Yale é a universidade que formou cinco presidentes americanos: William Howard Taft (1878), Gerald Ford (1941), George Bush (1948), Bill Clinton (1973) e George W. Bush (1968). Clinton, inclusive, conheceu sua mulher, Hillary, quando ambos estudavam na Faculdade de Direito, lembra O Globo. Tem também ex-alunos famosos como Sigourney Weaver (1974), Paul Newman (1954), Meryl Streep (1975) e Jodie Foster (1985).

Yale é também um dos prováveis destinos acadêmicos do brasileiro André Garcia, 18 anos, de Embu das Artes (SP). Provável porque o estudante de escola pública, filho de uma diarista e de um vendedor de produtos de limpeza, ainda aguarda os resultados de outras universidades.

"Se optar por Yale, pretendo cursar algo na área de ciências que me possibilite a maior interdisciplinaridade possível, como bioquímica ou estudos ambientais, além de fazer diversos outros cursos adicionais como literatura, alguma língua estrangeira e música", explica o jovem ao HuffPost Brasil.
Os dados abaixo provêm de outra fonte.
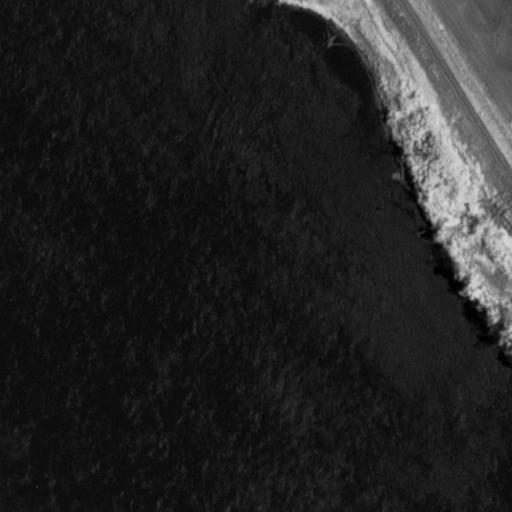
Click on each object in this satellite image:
road: (457, 87)
river: (214, 256)
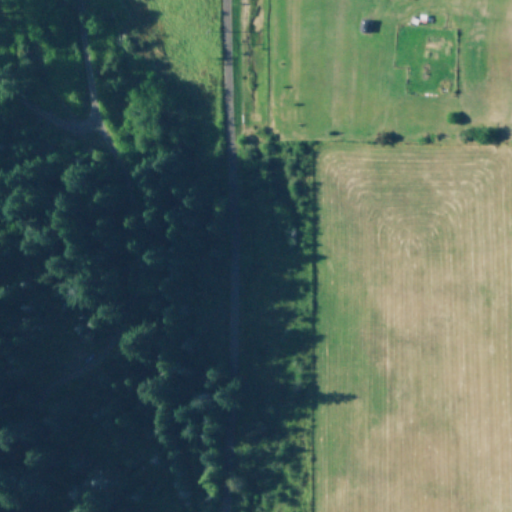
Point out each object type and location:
road: (81, 59)
road: (223, 256)
road: (117, 325)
"Pude conhecer melhor a universidade quando descobri a oportunidade de participar em um curso de verão lá. Inscrevi-me pela primeira vez no segundo ano [do ensino médio] mas não fui aceito. Insisti no terceiro novamente e dessa vez fui aceito com bolsa completa. Fiz uma vaquinha para pagar a passagem de avião e outras despesas extras e de julho para agosto passei duas semanas lá, estudando Sustentabilidade, Energia & Meio Ambiente. A experiência foi fantástica."

Para chegar à aprovação em Yale, a trajetória de Garcia foi de muita luta e suor.

"Minha rotina sempre foi muito desafiadora e cansativa. Todo dia levava duas horas para chegar à escola e gastava quase três para voltar para casa. Às vezes o ônibus quebrava, demorava de passar ou tinha enchentes e coisas do tipo no caminho, que me faziam perder muito mais tempo."

Mas, como canta sua música preferida, "When you believe" de Whitney Houston e Mariah Carey, a fé e a persistência nos sonhos mesmo que pareçam impossíveis serviram de motor para que ele continuasse.

"Eu não reclamava muito da minha rotina nem desisti dela, pois, ao contrário, me sentia muito grato de poder ter a oportunidade de estar crescendo com ela."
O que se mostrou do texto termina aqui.